Risk Adjusted Returns

"Price is what you pay. Value is what you get."  

When stocks or bonds fall, they are called "risky." When they rise, they are less risky. When is the risk greater, when the price is high or low?

  • Risk and return are not always correlated—they must be assessed separately. Taking greater risk does not always mean you'll get greater return.

  • When investors shun risk, prices fall—the risk becomes less and the potential for profitable investment is greater. The price you pay determines your risk.

  • Only short term government notes enable you to calculate risks before you invest. For all other investments, you have to estimate the probability and amount of loss.

Investors generally take more risk then they need to take and are able to take. 

  • Do not try to get a higher rate of return than is needed to reach your investment goals—if you only need a 6% return and you try to get a 10% return, you run the risk of not achieving the easily achievable.

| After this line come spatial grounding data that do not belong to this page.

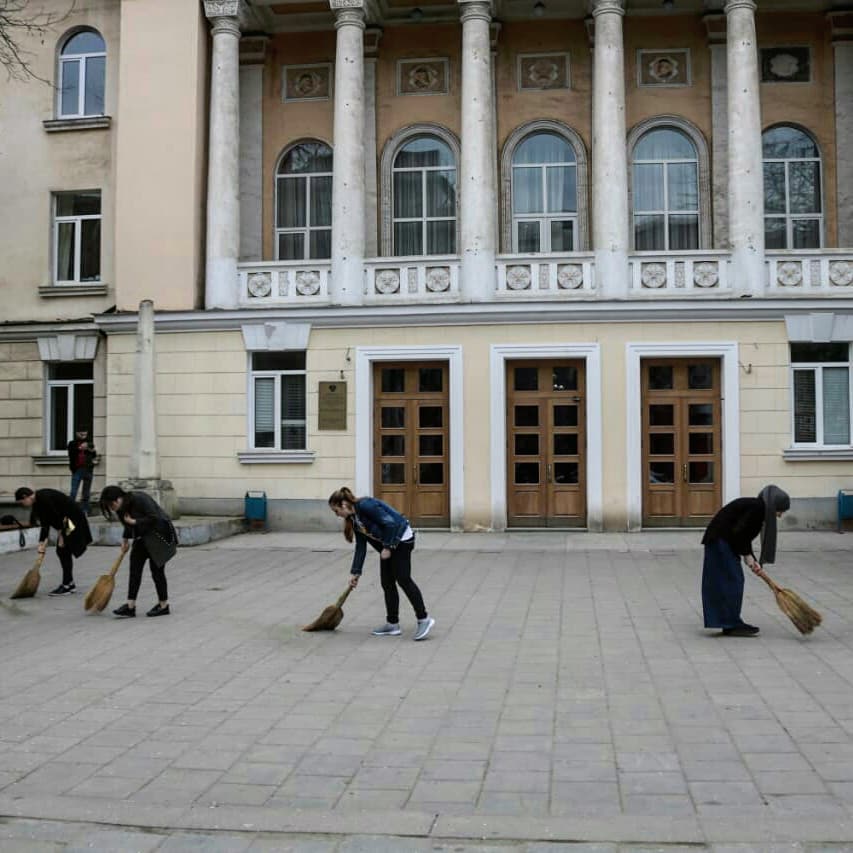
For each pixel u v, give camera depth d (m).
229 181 20.23
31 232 22.05
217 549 17.36
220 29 20.39
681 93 21.12
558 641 9.79
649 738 6.68
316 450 19.66
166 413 20.12
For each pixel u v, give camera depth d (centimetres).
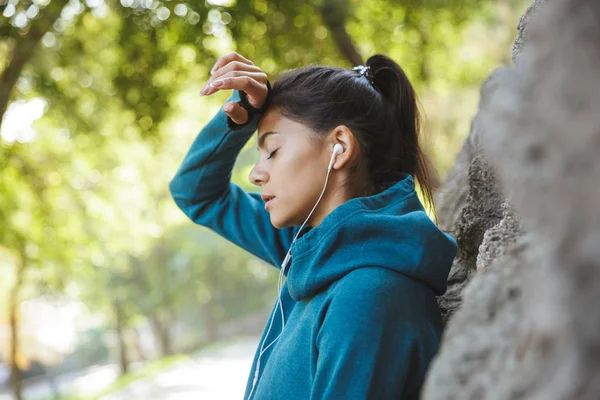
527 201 70
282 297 163
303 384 137
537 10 153
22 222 905
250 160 1633
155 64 673
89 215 1051
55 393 2478
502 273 98
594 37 68
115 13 704
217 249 2447
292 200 151
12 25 613
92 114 845
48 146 917
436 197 246
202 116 955
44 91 780
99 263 1442
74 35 770
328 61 673
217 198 196
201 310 3072
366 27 720
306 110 150
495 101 75
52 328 2219
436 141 1034
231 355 1484
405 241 138
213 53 625
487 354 91
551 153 67
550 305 66
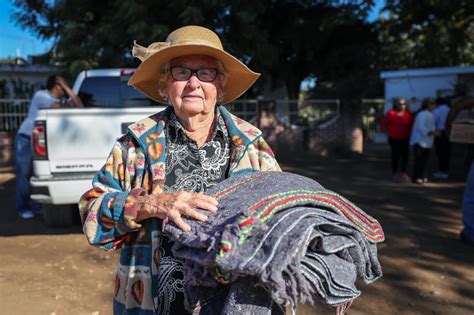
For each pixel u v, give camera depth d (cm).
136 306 170
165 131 186
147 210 158
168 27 1027
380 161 1302
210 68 180
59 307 361
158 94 206
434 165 1213
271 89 1781
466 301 372
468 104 568
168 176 182
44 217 575
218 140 189
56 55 1108
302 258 133
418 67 2555
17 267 443
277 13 1477
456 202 738
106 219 163
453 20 1463
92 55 1040
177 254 148
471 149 599
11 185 927
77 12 1117
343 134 1453
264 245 129
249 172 183
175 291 168
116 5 1005
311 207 146
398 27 1555
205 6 1017
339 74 1758
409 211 675
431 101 1009
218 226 139
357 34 1656
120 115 491
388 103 1900
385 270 435
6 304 363
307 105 1503
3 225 596
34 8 1210
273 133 1451
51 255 479
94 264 456
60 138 482
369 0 1549
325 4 1570
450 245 513
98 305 367
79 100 605
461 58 2412
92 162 490
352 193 816
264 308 141
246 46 1127
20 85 1702
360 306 362
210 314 153
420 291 390
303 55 1650
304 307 357
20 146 618
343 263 144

  • If you invest in small, new or foreign companies, and compare your results with the S&P 500—you are comparing to a lower risk benchmark that can make you feel you are doing better when you are doing worse.

  • Trusting your advisor to use "superior" abilities results in their taking too much risk on your behalf. 

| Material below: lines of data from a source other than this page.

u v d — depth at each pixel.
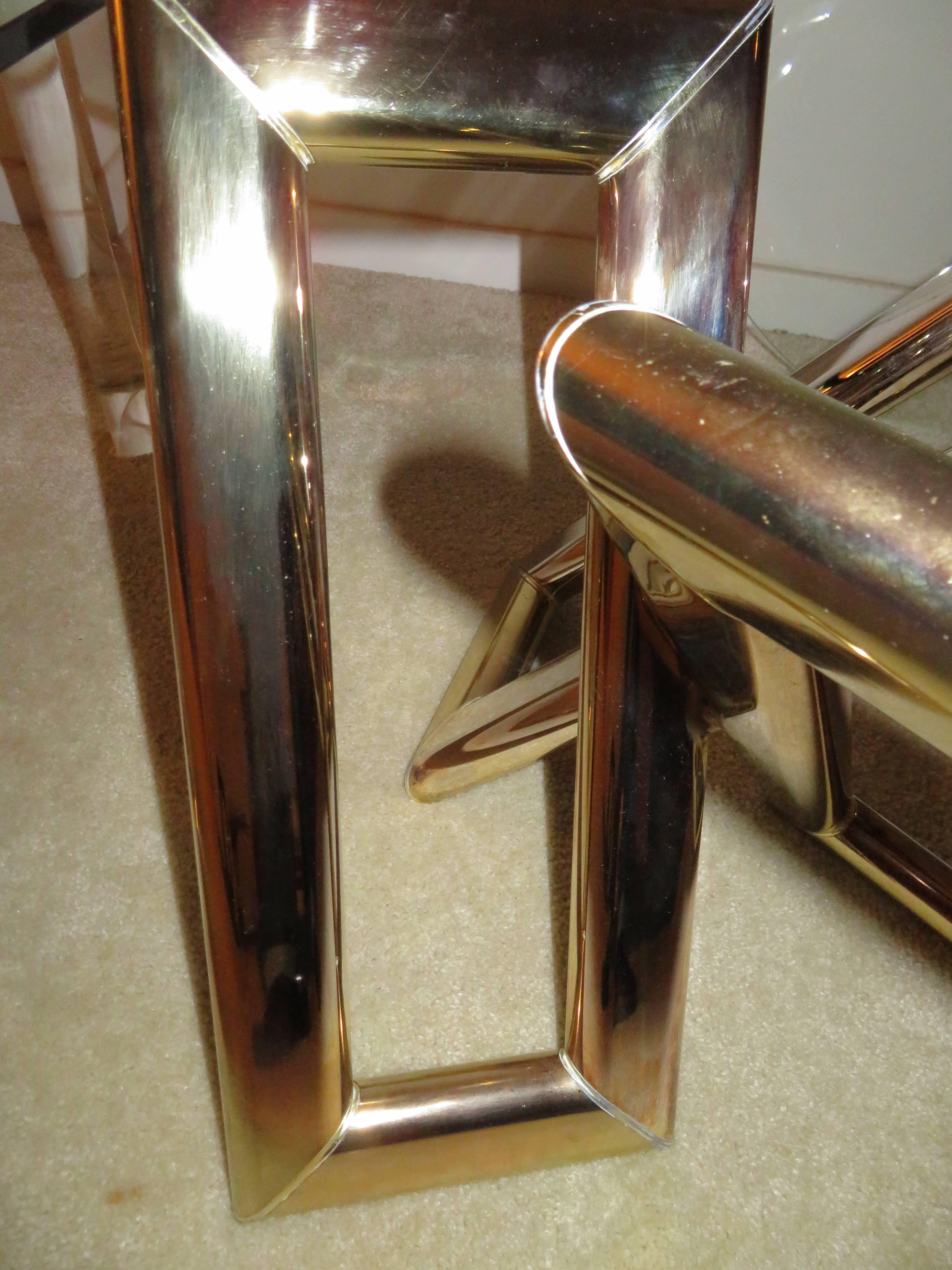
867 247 0.81
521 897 0.52
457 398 0.81
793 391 0.18
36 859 0.52
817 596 0.16
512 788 0.57
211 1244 0.41
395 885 0.52
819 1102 0.46
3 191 0.91
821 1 0.70
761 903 0.52
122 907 0.50
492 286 0.93
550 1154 0.42
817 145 0.77
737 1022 0.48
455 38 0.28
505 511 0.72
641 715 0.35
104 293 0.67
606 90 0.29
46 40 0.40
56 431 0.75
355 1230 0.41
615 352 0.20
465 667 0.60
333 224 0.91
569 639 0.64
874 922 0.52
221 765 0.33
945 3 0.68
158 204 0.28
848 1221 0.42
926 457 0.16
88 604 0.64
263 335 0.29
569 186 0.86
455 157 0.30
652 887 0.38
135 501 0.70
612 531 0.26
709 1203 0.43
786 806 0.51
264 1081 0.37
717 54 0.29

  • Avoiding risk by keeping money in CD's and bond's provides a sense of progress while eliminating your chance of reaching your investment goals.

  • Reading business news and watching CNBC leads to using information that is meant to entertain rather than provide investor value.

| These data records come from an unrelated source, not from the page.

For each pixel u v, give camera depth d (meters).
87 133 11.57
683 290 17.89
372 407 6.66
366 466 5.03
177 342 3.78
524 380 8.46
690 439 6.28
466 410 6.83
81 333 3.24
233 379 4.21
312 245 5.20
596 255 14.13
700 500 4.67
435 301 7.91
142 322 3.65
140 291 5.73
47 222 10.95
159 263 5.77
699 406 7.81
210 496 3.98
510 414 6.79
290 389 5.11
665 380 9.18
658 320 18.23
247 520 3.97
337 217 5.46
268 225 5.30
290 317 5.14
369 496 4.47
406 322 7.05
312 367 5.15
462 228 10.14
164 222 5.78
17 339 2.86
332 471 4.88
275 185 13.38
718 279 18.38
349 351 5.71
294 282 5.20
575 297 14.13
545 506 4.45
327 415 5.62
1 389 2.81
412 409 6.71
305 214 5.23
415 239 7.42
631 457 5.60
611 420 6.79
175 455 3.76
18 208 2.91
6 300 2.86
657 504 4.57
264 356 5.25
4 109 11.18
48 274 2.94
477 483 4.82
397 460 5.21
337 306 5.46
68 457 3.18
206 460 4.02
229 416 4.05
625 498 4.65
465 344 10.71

  • Joining chat rooms or getting a stock tip leads to acting on information from a questionable source with questionable motivations.

  • There is no evidence that you can learn from and be like successful investors—what made them successful is usually replicable today and you probably don't have the intelligence and emotions to execute in the same manner.

  • Being fooled by random luck—"even a broken clock is right 2 times a day."

When you know the risks in your investments, you can adjust to improve your returns!